Gods, sometimes I can't stand Dad. He just came in here and asked me how I'm doing, and I told him that I'm upset and depressed and distracting myself (which I am) and he got all pissy about it and told me "Fine. I quit. Go ahead and do the same, you suck, and you can have thousands of dollars of debt if you feel like it, I don't care." Not in so many words. But that's what he said.

And people say that my parents are all cool and shit... No. They're not. They're controlling, and domineering, and they don't like opinions or lifestyles any different from those they hold so dear. Look at how they turned on Lenny when they realized that he'd been living a "life of sin" (i.e., happiness of a sort, but not so upper-middle-class as they are).

........................

I wonder if he feels the same way... about me, I mean, not about them. I don't really care how they feel about him, at this point. Because while they may be in control of my life right now, they won't always, and he makes me a hell of a lot happier than they do.

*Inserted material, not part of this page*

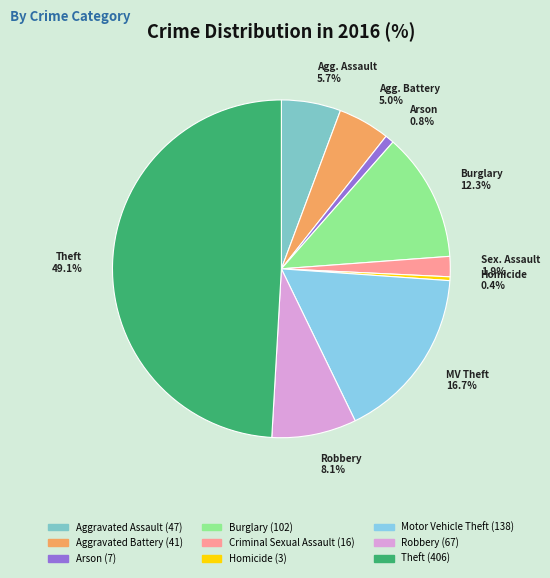

To the nearest percent, what is the combined percentage of Criminal Sexual Assault and Burglary?

14%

He said he didn't want to string me along. I'm not worried that if he leaves me here and goes away, I'll get over him and not ever think of him again... but I am worried that me might do that, and that's why he said that.

I never told him that he was my first at everything. I'd never even had a boyfriend before him. No kisses, no hand holding, nothing.

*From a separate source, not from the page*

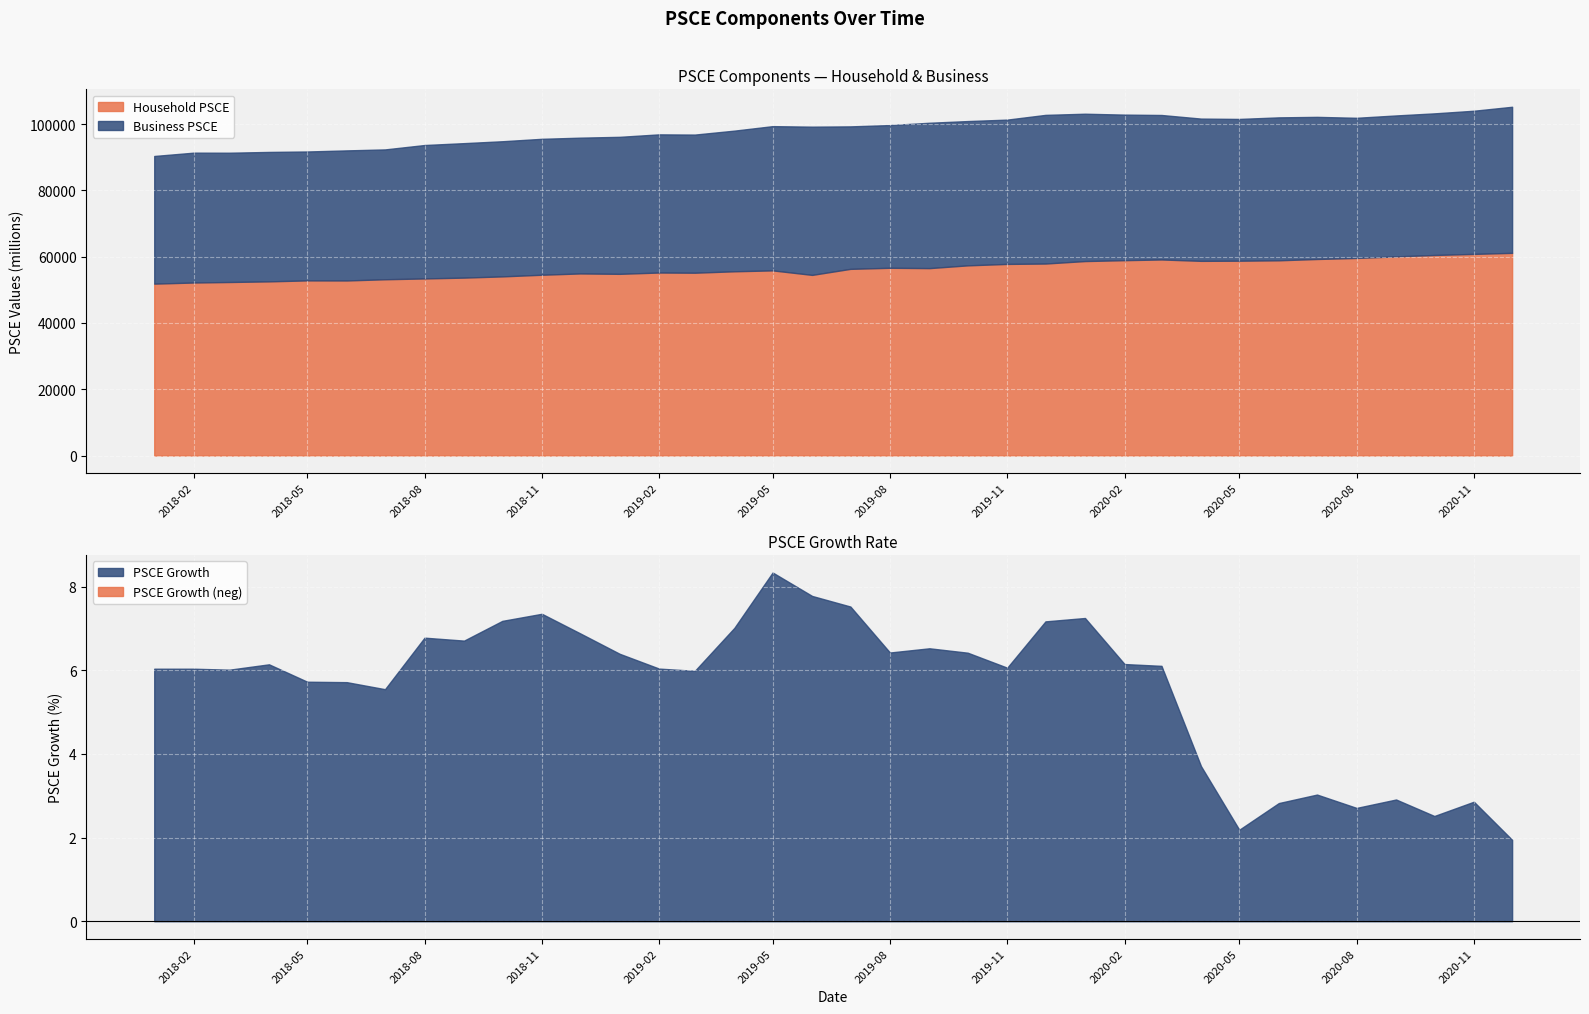

Is it true that Household PSCE equals 57805.9 at 2019-11?

True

Kind of like in "By The Sword", when Kero remembers that Shallan had always said that "The Ice Queen would fall one day, and when she fell, she'd fall hard." I've been very careful about romance and all that stuff. I didn't want to end up being stupid and giving the goods away like I'm going out of business, or anything like that... And this means that I spent enough time around somebody to make sure I could be friends with them before I decided whether or not I could be more than friends with them. And in so doing, for most of them, I realized that I wouldn't want to be more than friends. And others, I realized I wouldn't even want to be friends, let alone anything else.

With Lenny, it was sort of different. First, he was just what my image of Prince Charming (yeah, go ahead and laugh, I will too) said: he was tall, with dark hair, and green eyes, and really cute, at least to me. And he was funny. And he seemed to like me, too, which was really surprising. And after talking to him for two and a half hours, the fact that he was nearly eight years older than me, and smoked, didn't matter. I actually gave him my phone number, just because I liked him and he was friends with Shawn, and I sort of knew Shawn, but I trusted Nana and she trusted Shawn, and Shawn trusted Lenny... and that was enough, because I liked him.

And so we talked, and I really liked him, and he and I agreed on so many things. It seemed as though I'd known him for years. It still does.

And although I hate to risk making myself look really stupid and foolish and lovesick about this, it really hurts to have him gone... and I remember, around Thanksgiving, talking to him on the phone and actually crying because I wasn't going to see him for two whole weeks, which is nothing compared to this... and it's almost enough to make me believe in soulbonds or love at first sight...

God, I'm such a pity party, all in my own self...

Anyway, it's now 6:10 because I was doing other stuff while I wrote this, and then Dad talked to me for like an hour while I felt like hell.

He's actually managed to convince me that I'm right in thinking that the essay is a load of shit, and he'll support me in _not_ doing it. Which I'll probably need, when Mom finds out... >.<

So I guess I'll shut up now and all. You're probably sick of my whining already, aren't you?